Lorsqu’on parle accidents, on en vient à parler sécurité. Voilà une anecdote. Depuis plusieurs semaines, je réorganise les locaux sociaux du bâti, le bureau, la salle informatique, le vestiaire, etc. Ce n’est pas vraiment mon job, mais j’aime être gentil et rester utile économiquement pour la « famille ». Après divers travaux de peinture, placo, revêtement de sol, électricité, menuiserie, je commande des vestiaires pour mes collègues préférés du bâti. Les casiers arrivent, et là… il faut les monter à l’étage. Le sketch a duré près d’une heure avant de trouver la seule solution raisonnable et possible pour les faire passer à l’étage : avec l’aide d’un fenwick, je monte les casiers à hauteur d’étage et hop, par la fenêtre ! N’importe quel individu aurait vu que ça ne passait pas par l’escalier, puisqu’il est en colimaçon et que les casiers sont trop grands. On a bien envisagé de les démonter, mais ils sont soudés, donc non démontables. D’où ma réflexion sur le mot « sécurité ». Et là, je me suis rendu compte que la différence entre « sécurité » et « travailler en sécurité » n'est pas si évidente. Il ne faut pas oublier que nous n’avons pas tous le même métier et que les règles de sécurité d’un manutentionnaire ne peuvent pas s’appliquer à la lettre pour un technicien ou un vendeur. Avec votre manière illogique de pointer les questions de sécurité, je finis par ne plus rien faire. À mon grand regret, je ne sors pas d’une école polytechnique, mais d’un lycée professionnel. J’y ai appris divers métiers ainsi que le travail en toute sécurité. Bien entendu, je reste toujours potentiellement sujet à un accident, et c’est à ce moment-là que vous intervenez pour me rappeler les règles de base propres à mon métier. Ah oui, j’oubliais : vous ne les connaissez pas suffisamment pour faire la différence. Dommage.
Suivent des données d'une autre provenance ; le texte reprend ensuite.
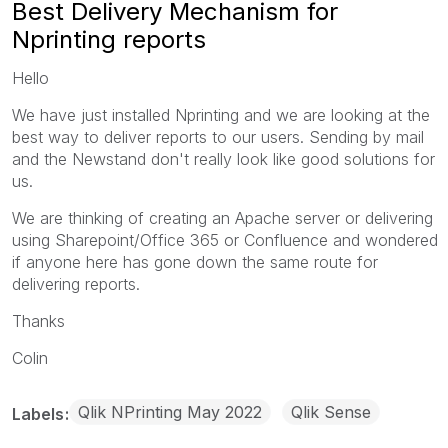
Best Delivery Mechanism for
Nprinting reports
Hello
We have just installed Nprinting and we are looking at the
best way to deliver reports to our users. Sending by mail
and the Newstand don't really look like good solutions for
us.
We are thinking of creating an Apache server or delivering
using Sharepoint/Office 365 or Confluence and wondered
if anyone here has gone down the same route for
delivering reports.
Thanks
Colin
Qlik NPrinting May 2022
Qlik Sense
Labels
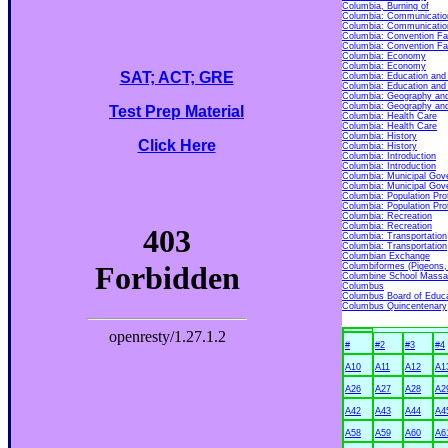
Columbia, Burning of
Columbia: Communicatio
Columbia: Communicatio
Columbia: Convention Fac
Columbia: Convention Fac
Columbia: Economy
Columbia: Economy
SAT; ACT; GRE
Columbia: Education and
Columbia: Education and
Columbia: Geography an
Columbia: Geography an
Test Prep Material
Columbia: Health Care
Columbia: Health Care
Columbia: History
Click Here
Columbia: History
Columbia: Introduction
Columbia: Introduction
Columbia: Municipal Gov
Columbia: Municipal Gov
Columbia: Population Prof
Columbia: Population Prof
Columbia: Recreation
Columbia: Recreation
Columbia: Transportation
Columbia: Transportation
Columbian Exchange
Columbiformes (Pigeons
Columbine School Massa
Columbus
Columbus Board of Educat
Columbus Quincentenary
#
#2
#3
#4
A10
A11
A12
A1
A26
A27
A28
A2
A42
A43
A44
A4
A58
A59
A60
A6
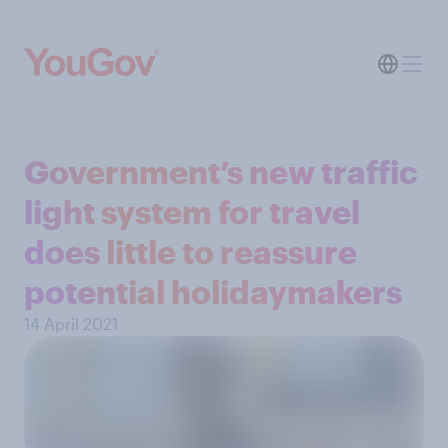
Government’s new traffic
light system for travel
does little to reassure
potential holidaymakers
14 April 2021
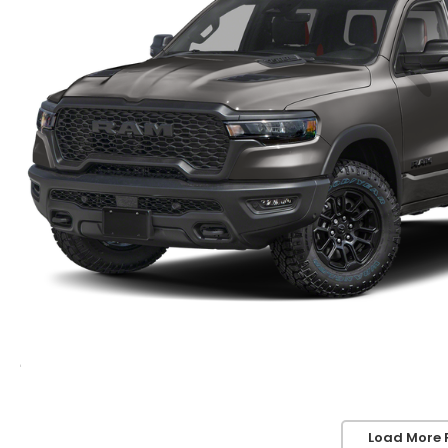
Load More 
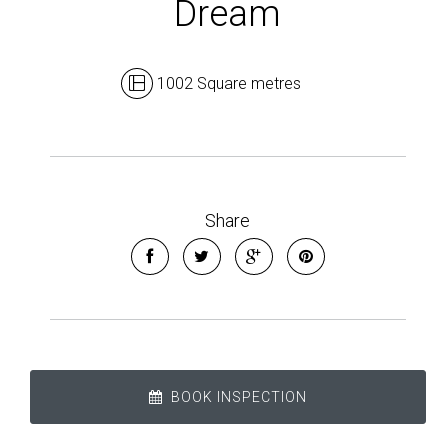
Dream
1002 Square metres
Leaflet
| Map data ©
OpenStreetMap
contributors
Share
Show Map
BOOK INSPECTION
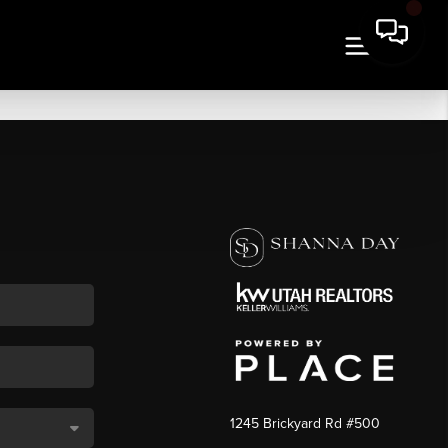
1245 Brickyard Rd #500
,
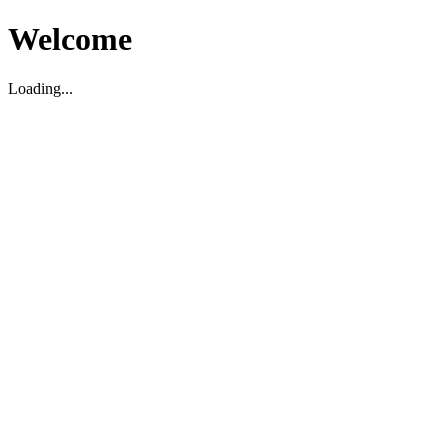
Welcome
Loading...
Voilà une formation qu’il serait bien de mettre en place. Si le budget le permet, pourquoi ne pas envisager une deuxième formation intitulée « Comment vivre en bonne intelligence » ? Si notre société (le pays, pour ne pas le nommer) fonctionnait comme ça, on n’aurait plus le droit de conduire une voiture. Ben oui, il y a des accidents mortels sur les routes, et pourtant, on continue tous à rouler, non ? Vous avez peut-être raison, coupons les arbres le long des routes, cela réduirait considérablement les collisions contre un arbre. A bon entendeur.